Q. And all those questions which all the media in the audience ask every day. Who, when, where, why, are those questions that intelligent design answers?

A. They'll explicitly say design can tell us nothing about who the designer was or anything about the designer's characteristics or motives, and that's really just a sign of how disparate this concept is from the basic scientific notion where those would be among the first things that one would offer and then get evidence for.

Q. Intelligent design also argues that their work is similar to the SETI project, the Search For Extraterrestrial Intelligence.
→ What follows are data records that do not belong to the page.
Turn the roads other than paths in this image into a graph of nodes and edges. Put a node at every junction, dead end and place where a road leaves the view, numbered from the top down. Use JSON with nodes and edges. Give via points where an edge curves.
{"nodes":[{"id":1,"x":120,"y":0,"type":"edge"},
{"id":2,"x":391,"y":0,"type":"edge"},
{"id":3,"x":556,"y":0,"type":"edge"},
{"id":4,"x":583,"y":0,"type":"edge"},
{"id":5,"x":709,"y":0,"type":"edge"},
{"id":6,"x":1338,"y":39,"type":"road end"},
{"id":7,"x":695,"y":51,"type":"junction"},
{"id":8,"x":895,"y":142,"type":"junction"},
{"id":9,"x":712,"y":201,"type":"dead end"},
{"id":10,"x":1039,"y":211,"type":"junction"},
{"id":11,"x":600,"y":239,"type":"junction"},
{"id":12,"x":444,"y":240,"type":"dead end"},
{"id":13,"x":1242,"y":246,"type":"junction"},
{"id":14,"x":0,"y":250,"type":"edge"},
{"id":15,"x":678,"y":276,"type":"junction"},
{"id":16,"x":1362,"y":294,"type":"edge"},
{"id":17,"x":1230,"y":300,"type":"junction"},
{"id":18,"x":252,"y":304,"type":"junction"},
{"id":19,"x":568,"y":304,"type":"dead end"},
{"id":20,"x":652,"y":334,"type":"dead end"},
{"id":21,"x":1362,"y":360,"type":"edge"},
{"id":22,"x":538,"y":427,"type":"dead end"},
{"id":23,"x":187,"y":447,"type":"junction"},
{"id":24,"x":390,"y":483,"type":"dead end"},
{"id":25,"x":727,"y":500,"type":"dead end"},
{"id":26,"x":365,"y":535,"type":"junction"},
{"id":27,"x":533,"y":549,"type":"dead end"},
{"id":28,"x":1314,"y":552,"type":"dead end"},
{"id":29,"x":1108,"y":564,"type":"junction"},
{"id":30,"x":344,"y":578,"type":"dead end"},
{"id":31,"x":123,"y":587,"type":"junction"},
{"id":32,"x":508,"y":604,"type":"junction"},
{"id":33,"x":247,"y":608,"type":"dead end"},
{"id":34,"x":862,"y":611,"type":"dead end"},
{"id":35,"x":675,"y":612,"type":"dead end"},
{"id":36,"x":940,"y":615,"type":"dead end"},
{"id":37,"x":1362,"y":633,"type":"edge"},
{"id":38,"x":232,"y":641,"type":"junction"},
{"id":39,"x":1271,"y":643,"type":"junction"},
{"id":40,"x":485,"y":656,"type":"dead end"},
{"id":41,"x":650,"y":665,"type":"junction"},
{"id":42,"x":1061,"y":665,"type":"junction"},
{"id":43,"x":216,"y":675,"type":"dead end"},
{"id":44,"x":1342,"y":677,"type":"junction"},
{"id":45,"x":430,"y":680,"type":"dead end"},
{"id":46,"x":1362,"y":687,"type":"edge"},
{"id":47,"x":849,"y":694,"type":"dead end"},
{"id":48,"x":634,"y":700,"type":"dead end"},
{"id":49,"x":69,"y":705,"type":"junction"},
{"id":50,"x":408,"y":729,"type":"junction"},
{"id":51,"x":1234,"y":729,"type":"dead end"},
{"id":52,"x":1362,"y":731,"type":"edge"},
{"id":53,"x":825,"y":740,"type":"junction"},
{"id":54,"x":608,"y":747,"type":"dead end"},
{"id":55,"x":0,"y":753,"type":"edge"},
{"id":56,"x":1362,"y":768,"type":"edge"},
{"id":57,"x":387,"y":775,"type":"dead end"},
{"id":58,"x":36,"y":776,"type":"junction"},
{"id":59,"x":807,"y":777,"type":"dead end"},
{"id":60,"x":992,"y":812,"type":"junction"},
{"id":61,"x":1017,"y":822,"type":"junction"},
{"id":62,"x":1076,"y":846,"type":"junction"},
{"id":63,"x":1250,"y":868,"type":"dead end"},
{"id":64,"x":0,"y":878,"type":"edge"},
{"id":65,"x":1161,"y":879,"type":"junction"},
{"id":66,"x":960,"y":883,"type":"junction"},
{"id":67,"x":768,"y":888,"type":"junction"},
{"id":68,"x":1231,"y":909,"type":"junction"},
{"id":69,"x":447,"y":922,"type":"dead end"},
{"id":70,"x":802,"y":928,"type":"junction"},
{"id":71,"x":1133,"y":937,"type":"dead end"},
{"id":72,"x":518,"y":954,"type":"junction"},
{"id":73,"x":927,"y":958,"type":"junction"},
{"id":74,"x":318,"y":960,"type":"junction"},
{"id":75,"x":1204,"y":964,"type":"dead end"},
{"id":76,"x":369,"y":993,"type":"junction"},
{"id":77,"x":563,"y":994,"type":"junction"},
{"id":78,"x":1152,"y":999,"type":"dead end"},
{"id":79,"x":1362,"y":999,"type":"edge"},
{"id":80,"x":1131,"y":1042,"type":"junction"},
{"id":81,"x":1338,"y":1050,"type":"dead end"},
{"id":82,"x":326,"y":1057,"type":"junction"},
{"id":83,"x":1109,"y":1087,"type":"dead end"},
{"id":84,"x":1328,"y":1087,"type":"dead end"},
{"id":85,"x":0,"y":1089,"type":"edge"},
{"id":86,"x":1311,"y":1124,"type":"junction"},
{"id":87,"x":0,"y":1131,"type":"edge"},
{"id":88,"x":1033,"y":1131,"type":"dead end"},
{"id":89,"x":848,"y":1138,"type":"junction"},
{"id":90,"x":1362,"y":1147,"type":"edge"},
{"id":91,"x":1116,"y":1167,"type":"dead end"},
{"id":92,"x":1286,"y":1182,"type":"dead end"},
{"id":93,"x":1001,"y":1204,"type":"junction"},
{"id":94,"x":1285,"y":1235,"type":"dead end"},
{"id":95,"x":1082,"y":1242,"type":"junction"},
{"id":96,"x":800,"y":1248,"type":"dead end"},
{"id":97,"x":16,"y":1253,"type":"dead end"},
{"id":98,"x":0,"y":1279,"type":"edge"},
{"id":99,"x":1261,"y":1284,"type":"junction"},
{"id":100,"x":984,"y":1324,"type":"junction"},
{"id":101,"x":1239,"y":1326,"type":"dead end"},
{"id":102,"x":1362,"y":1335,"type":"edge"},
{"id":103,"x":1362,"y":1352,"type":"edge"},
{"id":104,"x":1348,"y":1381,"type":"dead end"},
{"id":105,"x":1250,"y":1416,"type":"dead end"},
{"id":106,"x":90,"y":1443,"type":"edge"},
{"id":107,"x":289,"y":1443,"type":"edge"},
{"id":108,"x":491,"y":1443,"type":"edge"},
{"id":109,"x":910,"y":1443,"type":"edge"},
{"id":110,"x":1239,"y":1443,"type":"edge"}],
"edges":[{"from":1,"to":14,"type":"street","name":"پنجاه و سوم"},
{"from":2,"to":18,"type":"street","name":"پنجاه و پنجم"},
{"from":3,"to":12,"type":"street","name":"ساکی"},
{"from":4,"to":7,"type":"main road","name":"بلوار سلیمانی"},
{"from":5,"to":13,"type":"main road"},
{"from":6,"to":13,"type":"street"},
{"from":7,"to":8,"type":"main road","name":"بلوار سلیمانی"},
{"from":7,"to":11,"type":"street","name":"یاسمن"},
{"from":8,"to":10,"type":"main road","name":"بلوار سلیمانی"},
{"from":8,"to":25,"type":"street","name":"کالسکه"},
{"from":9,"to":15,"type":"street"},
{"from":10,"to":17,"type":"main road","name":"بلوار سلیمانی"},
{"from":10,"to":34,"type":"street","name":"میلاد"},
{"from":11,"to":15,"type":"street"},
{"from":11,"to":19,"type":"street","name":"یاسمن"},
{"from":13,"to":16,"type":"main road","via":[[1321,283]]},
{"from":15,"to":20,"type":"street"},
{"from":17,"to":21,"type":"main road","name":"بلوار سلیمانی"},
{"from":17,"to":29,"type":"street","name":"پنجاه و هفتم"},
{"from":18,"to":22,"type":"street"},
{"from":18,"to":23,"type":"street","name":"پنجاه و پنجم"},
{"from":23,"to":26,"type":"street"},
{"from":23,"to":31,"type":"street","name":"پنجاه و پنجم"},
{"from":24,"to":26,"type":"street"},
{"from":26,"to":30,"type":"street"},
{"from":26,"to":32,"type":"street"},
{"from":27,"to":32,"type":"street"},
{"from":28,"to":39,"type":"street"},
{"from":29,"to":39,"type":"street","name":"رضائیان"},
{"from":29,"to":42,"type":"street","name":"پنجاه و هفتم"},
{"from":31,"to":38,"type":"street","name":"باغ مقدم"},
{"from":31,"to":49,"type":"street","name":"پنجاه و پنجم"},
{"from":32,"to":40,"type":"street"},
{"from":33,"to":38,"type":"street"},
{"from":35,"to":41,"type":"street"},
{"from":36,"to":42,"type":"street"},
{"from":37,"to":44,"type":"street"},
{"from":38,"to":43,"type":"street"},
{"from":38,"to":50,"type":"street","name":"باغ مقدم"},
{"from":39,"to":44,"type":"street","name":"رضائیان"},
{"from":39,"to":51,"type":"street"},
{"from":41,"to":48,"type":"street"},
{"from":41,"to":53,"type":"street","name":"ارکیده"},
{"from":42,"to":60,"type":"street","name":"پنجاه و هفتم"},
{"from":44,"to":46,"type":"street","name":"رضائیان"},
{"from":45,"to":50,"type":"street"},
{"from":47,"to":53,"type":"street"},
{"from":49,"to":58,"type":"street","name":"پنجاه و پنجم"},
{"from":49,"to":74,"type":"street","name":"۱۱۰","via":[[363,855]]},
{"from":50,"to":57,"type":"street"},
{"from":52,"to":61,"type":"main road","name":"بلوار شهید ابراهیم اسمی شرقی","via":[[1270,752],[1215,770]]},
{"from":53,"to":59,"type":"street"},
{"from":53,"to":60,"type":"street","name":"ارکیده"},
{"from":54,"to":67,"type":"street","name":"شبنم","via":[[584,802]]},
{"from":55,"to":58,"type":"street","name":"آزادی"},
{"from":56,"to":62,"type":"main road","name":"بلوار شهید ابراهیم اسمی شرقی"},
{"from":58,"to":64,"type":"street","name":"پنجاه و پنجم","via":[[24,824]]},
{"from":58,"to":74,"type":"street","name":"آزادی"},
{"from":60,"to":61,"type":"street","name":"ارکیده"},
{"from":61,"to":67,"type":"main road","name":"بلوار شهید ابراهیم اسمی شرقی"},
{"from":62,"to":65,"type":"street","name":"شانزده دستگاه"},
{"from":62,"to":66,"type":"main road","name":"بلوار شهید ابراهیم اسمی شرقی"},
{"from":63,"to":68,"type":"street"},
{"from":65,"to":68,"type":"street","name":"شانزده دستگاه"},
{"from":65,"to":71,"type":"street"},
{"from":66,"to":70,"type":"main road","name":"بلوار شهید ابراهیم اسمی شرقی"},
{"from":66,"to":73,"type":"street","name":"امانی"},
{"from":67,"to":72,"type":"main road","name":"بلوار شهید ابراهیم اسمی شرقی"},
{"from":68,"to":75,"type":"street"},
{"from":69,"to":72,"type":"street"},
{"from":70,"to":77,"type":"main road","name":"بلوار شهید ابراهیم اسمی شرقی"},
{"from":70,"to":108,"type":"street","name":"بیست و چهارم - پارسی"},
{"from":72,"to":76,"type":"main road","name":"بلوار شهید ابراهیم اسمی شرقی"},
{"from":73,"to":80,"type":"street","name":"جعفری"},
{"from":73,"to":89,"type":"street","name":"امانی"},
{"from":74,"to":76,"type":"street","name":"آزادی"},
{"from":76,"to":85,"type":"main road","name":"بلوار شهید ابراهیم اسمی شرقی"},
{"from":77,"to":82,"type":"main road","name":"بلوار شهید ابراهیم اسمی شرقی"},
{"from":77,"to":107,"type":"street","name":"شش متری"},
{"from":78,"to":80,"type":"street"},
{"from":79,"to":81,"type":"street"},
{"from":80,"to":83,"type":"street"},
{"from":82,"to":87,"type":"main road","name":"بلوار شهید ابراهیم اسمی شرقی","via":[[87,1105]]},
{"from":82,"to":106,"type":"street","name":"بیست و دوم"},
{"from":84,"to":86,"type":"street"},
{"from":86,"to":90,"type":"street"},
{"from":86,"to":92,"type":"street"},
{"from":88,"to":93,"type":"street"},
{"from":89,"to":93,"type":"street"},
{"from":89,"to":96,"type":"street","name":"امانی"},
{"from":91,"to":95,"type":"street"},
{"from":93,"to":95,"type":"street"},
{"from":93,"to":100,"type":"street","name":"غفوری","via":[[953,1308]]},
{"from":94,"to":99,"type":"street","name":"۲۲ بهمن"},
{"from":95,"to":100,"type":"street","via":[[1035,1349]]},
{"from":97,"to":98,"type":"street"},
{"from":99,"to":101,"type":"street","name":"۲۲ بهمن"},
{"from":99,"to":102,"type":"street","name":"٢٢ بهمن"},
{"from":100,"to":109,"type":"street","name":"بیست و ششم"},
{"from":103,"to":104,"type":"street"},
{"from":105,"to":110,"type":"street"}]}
Are you familiar with SETI?

A. Yes, this is a topic that I sometimes used as a case study in some of my courses.

Q. Do you know how the SETI project works?

A. What SETI scientists attempt to do is see if they can find evidence of extraterrestrial beings, that is to say beings on other planets. They search for signals from other planets that might be an indication that there are beings there who would be sending such a signal.

Q. And what kind of signal are they searching for?

A. I have got this information secondhand, I'm not a SETI scientist myself, but in talking to SETI scientists, particularly a SETI scientist who was addressing the question about whether their work was like intelligent design, explain that they don't do anything like is claimed of them. They're not looking for Pi to be found and so on. They're looking for a very simple signal, they sometimes describe it as a whistle. The key thing is it's an artificial signal, something that we produce ourselves, that we know something about, a radio signal that's focused in a certain way. And they quite explicitly said this isn't at all like is being claimed of us by intelligent design theorists.

Q. One more question. During his opening argument defendant's counsel argued that the Dover policy which presents intelligent design as a scientific concept in the science class is the essence of liberal education. Do you agree with that assertion?

A. I don't.

Q. Why not?

A. It's true only in the sense that, and as a philosopher I'm actually happy with this sense, the classic liberal arts includes philosophy, it includes theology, and in that sense certainly this is a part of that. We talked about the design argument in its classical theological sense, arguments for the existence of God, very regularly in a philosophy class or in a theology class or a comparative religion class. So in that sense, sure, it's part of a classical liberal education.

But the liberal arts and sciences as we understand them now differentiate that aspect of the liberal arts from the sciences. The sciences has its own characteristic method, and to take these sorts of arguments, which properly belong in this other area, and claim that it's science I think really undermines the very notion of a discipline. There is a rigor that's important to careful thought, and that's what the liberal arts attempts to instill, a kind of systematic way of thinking, and it says there's something about a discipline that's critical that should be respected.

This could certainly be respected within those other kinds of classes. I regularly talked about them. This is actually a very common thing to discuss in the philosophy class, theology class, comparative religion class, but not a science class. In that sense it would not at all be a liberal education.

MR. ROTHSCHILD: Thank you, Dr. Pennock. I have no further questions.

THE COURT: All right. Thank you, Mr. Rothschild. This would be a good time to take our customary mid-morning break for at least twenty minutes. We'll do that now, and we'll stand in recess and we'll pick it up with the cross examination of Dr. Pennock.

(Recess taken at 10:17 a.m. Trial proceedings resumed at 10:45 a.m.)